Your network is like an onion -- a series of concentric bottlenecks, located at different components and at different Layers, along the end-to-end path. To improve your application performance, you need to identify the "narrowest" bottleneck that defines the end-to-end performance and remove it. And then remove the next one. And the one after that, until finally you achieve optimal network performance.
Your current end-to-end performance on any given network path, for a particular application, is a function of the "narrowest" bottleneck. It may be the Ethernet capacity -- and limited by design. Or it may be some sort of network dysfunction that keeps the path from reaching its optimal functionality -- such as duplex conflict. Or it may be an unanticipated consequence of a very large latency and TCP slow start (e.g. bandwidth-delay product).

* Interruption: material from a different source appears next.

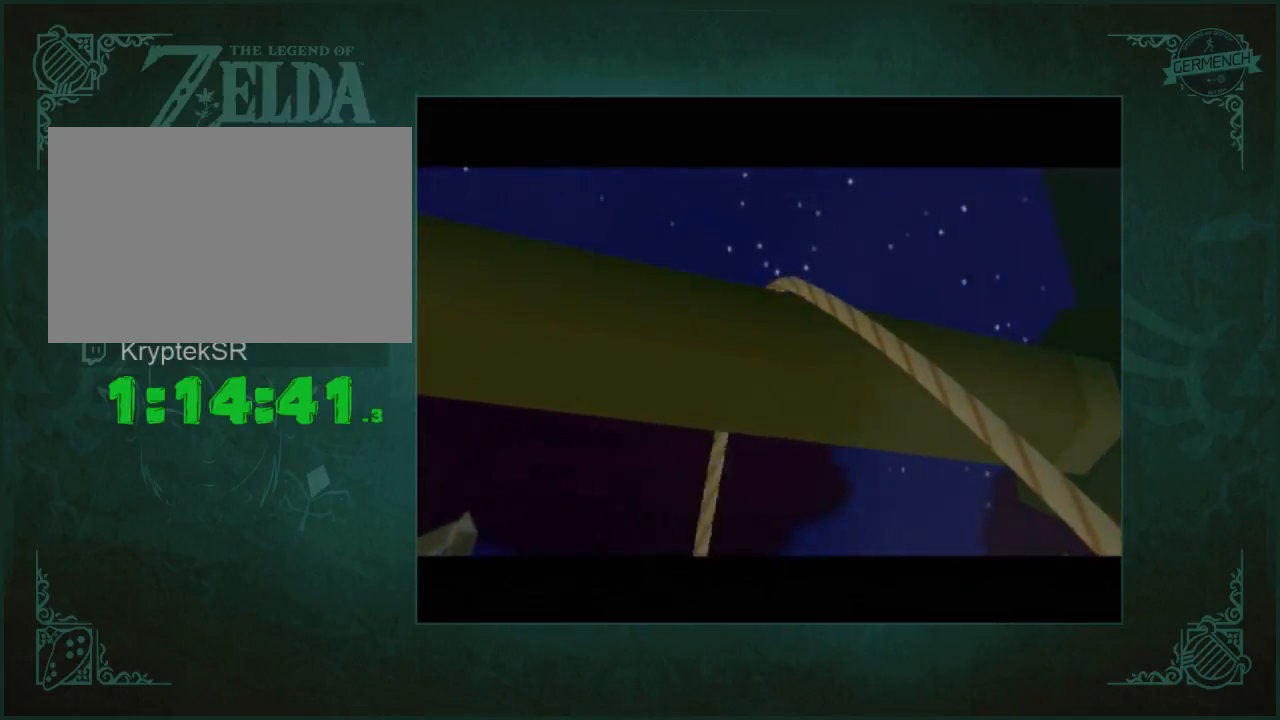
{"buttons": [], "left_stick": "up", "right_stick": "center", "button_events": []}
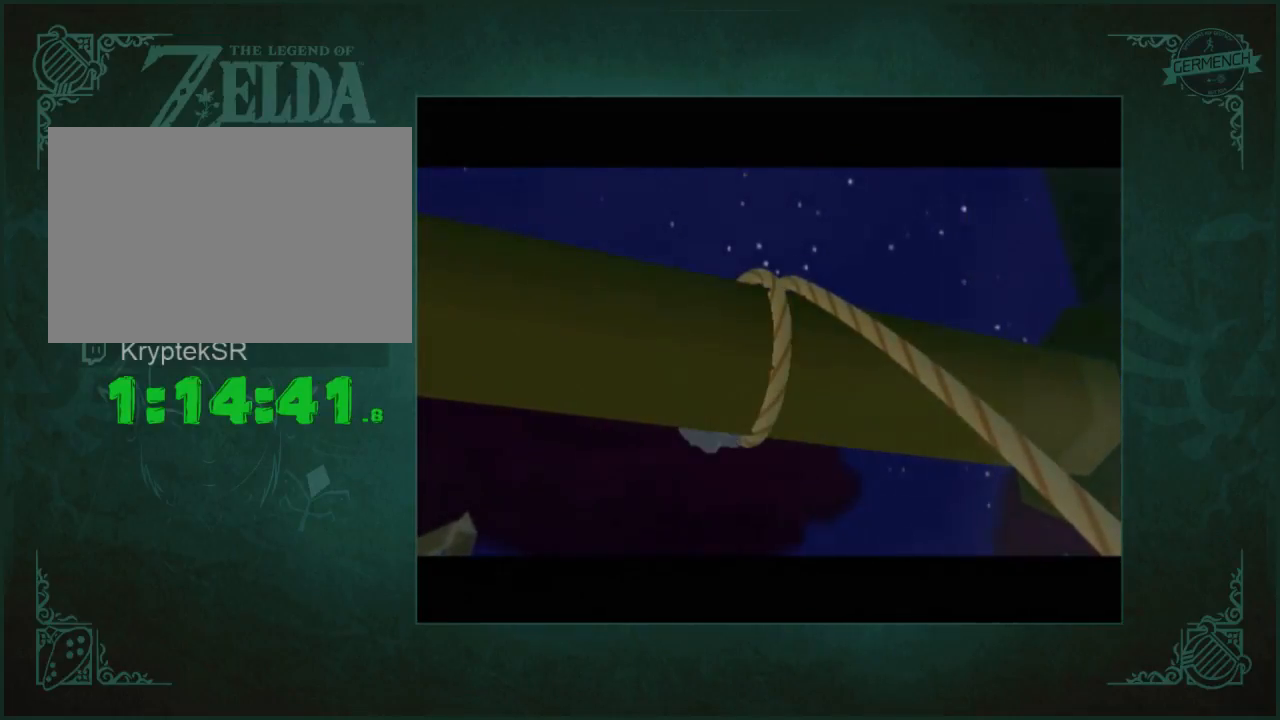
{"buttons": [], "left_stick": "up", "right_stick": "center", "button_events": []}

Each network path may have a different pre-dominant bottleneck. Or it may be the same bottleneck that is shared by many paths. Regardless, once that bottleneck is identified and removed, the end-to-end performance will increase until it reaches the next bottleneck.
Let's consider a really simple example where the only limiter is the Layer 2 capacity -- suppose it is the 10 Mbps of an Ethernet link that defines how quickly an FTP transfer takes place. So identified, that link can be upgraded to Fast Ethernet, and thus the transfers will jump nearly 10-fold in performance. And then removing that limit might mean going to Gigabit Ethernet.
In the real world, there are many different types of bottlenecks and we know that it is rarely as simple as bandwidth. In fact, bandwidth is almost never the problem although it is most often suggested as the solution to a performance issue. Performance bottlenecks are usually found elsewhere in the path or at another layer.
Here are a few likely causes:
- Deliberate rate-limiting: Cisco's Committed Access Rate (CAR) rate-limiting mechanism limits the maximum rate that packets can be forwarded in the mid-path. It was one of their earliest rate-limiting mechanisms and is still in wide use today. It assumes a Reno-style TCP stack controls the rate of transmission of a particular stream and starts to drop packets whenever the stream exceeds a specific instantaneous rate – dropped packets signals congestion to the application and it should slow down. Sometimes CAR drops according to bytes per second or number of packets per second. Talk to your ISP about whether it should be in use in your network.
- Interrupt limiting: At Gigabit Ethernet rates, when relatively small packets are used (much smaller than 1500 bytes), the rate of arrival of Layer 3 packet headers can overwhelm a NIC to the point that it begins to drop packets. This is not overflow due to overall payload but a limit on the processing of the individual headers. Larger packets may arrive more quickly with no loss at all. Avoid use of small packets and/or consider jumbo packets.
- NIC buffers: NIC tuning is sometimes required in order to avoid cases where packets overwhelm the send and receive buffers at the NIC. Particularly when attempting to achieve full 1000 Mbps capacity on Gigabit, the buffers must be increased to 3-5 Mbs. Your mileage may vary but this is the typical GigE bottleneck at Layer 2/3.
- Bandwidth-Delay product: Even though the capacity is known to be relatively high, you may experience quite low overall throughput over WAN links. This is a consequence of the TCP behavior interacting with the available bandwidth at large latencies. This is a typical Layer 4 bottleneck on very long links. Increasing the TCP buffer is the best solution.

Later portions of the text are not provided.